In 1990, Congress added chapter 14 to the Code to address several gift and estate tax avoidance techniques that flourished under prior law. In general, those avoidance techniques involved fragmenting beneficial ownership into separate interests to facilitate transferring the underlying property in several stages. A donor utilizing one of these techniques initially transferred one interest while retaining another interest in the same property. Eventually, the interest retained in the initial transfer lapsed or was disposed of in a subsequent transfer. Especially where the underlying property was held in a closely-held business entity or family trust, the respective interests could be tailored to shift value from donor to donee in ways that proved extremely difficult to detect or measure. Chapter 14 responds by adopting special valuation rules for certain types of transactions to ensure that such value shifts are included in the transfer tax base.
Section 2702 of the Code applies to split-interest arrangements involving successive beneficial interests representing present and future rights to possess or enjoy the underlying property. When a donor transfers one interest to a family member while retaining another interest, the special valuation rules of section 2702 assign a value of zero to the retained interest unless it meets various statutory requirements. Since the value of the transferred interest is determined by subtracting the value of the retained interest from the value of the underlying property, section 2702 produces a correspondingly high value for the transferred interest, which is reflected in the donor's gift tax base.

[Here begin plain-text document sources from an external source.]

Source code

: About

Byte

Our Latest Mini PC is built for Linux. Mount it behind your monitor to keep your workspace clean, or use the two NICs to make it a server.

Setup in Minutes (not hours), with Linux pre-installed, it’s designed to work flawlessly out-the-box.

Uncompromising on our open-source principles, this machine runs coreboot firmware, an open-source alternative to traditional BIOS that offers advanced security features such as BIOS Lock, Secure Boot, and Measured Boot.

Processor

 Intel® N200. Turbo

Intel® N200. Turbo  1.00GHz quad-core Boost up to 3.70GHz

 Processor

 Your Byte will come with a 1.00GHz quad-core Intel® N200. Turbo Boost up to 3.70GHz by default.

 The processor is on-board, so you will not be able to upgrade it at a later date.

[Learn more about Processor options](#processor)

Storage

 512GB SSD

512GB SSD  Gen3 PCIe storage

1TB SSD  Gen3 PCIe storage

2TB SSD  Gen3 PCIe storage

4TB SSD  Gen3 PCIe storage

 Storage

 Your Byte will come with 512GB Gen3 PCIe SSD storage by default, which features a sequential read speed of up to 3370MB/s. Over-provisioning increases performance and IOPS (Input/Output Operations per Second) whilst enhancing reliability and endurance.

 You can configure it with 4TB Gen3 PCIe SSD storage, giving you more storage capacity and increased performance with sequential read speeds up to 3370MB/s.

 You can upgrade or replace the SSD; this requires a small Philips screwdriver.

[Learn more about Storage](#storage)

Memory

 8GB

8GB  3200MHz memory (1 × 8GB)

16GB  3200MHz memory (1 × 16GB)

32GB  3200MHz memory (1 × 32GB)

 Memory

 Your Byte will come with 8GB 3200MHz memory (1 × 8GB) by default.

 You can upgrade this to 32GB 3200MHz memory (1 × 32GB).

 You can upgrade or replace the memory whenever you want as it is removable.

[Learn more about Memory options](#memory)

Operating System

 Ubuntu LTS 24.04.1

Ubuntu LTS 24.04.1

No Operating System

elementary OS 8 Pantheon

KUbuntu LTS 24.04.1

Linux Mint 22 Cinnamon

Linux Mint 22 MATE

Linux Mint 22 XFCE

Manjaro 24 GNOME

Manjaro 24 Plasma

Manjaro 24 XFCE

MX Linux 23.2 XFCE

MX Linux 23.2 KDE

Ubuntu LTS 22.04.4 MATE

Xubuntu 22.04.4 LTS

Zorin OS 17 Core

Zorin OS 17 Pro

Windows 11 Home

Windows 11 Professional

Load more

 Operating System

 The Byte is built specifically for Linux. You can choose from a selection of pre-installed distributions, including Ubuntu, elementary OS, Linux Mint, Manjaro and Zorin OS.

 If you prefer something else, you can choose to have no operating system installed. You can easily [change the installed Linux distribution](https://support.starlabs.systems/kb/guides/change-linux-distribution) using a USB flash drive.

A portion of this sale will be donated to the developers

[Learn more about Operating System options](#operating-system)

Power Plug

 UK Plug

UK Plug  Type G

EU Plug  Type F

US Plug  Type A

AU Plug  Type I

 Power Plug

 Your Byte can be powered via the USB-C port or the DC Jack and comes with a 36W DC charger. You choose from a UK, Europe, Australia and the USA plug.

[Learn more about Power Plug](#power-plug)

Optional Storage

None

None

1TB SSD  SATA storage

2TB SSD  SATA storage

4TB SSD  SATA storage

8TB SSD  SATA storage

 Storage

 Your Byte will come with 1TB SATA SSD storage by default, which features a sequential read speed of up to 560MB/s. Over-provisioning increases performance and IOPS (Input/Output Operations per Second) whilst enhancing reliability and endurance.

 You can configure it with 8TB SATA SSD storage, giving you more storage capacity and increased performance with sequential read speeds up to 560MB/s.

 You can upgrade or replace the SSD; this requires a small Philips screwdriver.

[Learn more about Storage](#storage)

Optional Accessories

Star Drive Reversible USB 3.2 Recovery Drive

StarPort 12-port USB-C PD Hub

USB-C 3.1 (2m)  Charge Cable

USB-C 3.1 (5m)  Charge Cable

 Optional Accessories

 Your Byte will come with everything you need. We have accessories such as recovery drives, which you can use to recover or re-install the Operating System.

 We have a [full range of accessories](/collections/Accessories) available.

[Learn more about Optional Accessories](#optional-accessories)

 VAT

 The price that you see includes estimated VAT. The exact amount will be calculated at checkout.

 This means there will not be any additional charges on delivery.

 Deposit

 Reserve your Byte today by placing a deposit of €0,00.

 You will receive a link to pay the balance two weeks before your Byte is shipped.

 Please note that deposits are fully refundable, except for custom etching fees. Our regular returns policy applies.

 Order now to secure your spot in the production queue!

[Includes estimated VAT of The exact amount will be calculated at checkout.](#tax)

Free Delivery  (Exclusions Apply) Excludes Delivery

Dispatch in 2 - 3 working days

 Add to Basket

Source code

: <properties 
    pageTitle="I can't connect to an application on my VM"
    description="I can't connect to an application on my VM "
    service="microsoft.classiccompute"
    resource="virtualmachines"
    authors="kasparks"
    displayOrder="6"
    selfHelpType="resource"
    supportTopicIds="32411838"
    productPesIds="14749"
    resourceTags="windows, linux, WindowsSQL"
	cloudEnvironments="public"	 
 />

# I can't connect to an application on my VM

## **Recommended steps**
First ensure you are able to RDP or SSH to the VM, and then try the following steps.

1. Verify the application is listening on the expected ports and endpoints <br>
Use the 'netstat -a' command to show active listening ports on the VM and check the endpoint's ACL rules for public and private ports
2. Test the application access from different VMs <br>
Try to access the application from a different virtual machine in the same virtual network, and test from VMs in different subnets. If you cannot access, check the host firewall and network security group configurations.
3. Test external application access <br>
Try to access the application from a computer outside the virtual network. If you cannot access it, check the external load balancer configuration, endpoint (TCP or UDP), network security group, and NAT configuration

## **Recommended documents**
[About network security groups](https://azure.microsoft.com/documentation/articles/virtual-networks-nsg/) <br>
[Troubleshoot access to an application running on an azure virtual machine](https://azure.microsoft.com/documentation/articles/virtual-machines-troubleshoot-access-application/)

For example, a parent who gratuitously transfers a remainder to a child while retaining an income interest for a limited term makes a completed gift of only the remainder. If the special valuation rules assign a zero value to the income interest, the donor makes a taxable gift of the full value of the underlying property. If the parent subsequently disposes of the retained interest in a transfer that attracts a gift or estate tax, a problem of double taxation may arise. The section 2702 regulations address this problem by providing a corrective adjustment at the time of the subsequent transfer.